- [Task requirements]: Without the images, write out the entries word for word.

- [Dataset extract]:
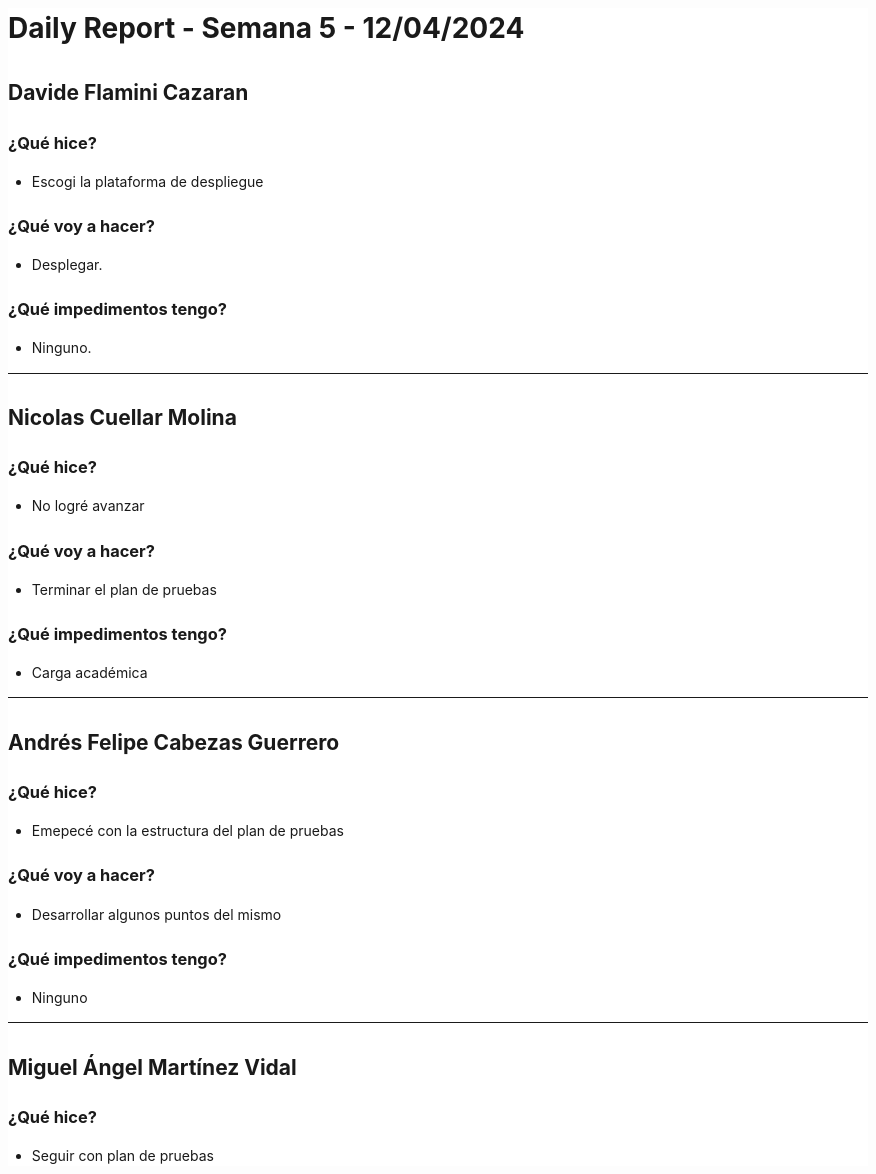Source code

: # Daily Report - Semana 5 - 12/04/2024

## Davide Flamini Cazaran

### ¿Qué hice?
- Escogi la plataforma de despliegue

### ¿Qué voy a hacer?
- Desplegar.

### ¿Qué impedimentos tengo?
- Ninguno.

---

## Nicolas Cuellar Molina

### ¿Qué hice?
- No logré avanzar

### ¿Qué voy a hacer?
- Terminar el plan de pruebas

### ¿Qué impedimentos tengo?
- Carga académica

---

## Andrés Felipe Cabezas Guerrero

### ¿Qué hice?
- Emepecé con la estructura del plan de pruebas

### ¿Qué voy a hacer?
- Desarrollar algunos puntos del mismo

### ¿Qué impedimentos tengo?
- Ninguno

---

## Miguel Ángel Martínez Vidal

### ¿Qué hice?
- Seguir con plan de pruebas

- [Written response]:
Source code

: # Daily Report - Semana 5 - 12/04/2024

## Davide Flamini Cazaran

### ¿Qué hice?
- Escogi la plataforma de despliegue

### ¿Qué voy a hacer?
- Desplegar.

### ¿Qué impedimentos tengo?
- Ninguno.

---

## Nicolas Cuellar Molina

### ¿Qué hice?
- No logré avanzar

### ¿Qué voy a hacer?
- Terminar el plan de pruebas

### ¿Qué impedimentos tengo?
- Carga académica

---

## Andrés Felipe Cabezas Guerrero

### ¿Qué hice?
- Emepecé con la estructura del plan de pruebas

### ¿Qué voy a hacer?
- Desarrollar algunos puntos del mismo

### ¿Qué impedimentos tengo?
- Ninguno

---

## Miguel Ángel Martínez Vidal

### ¿Qué hice?
- Seguir con plan de pruebas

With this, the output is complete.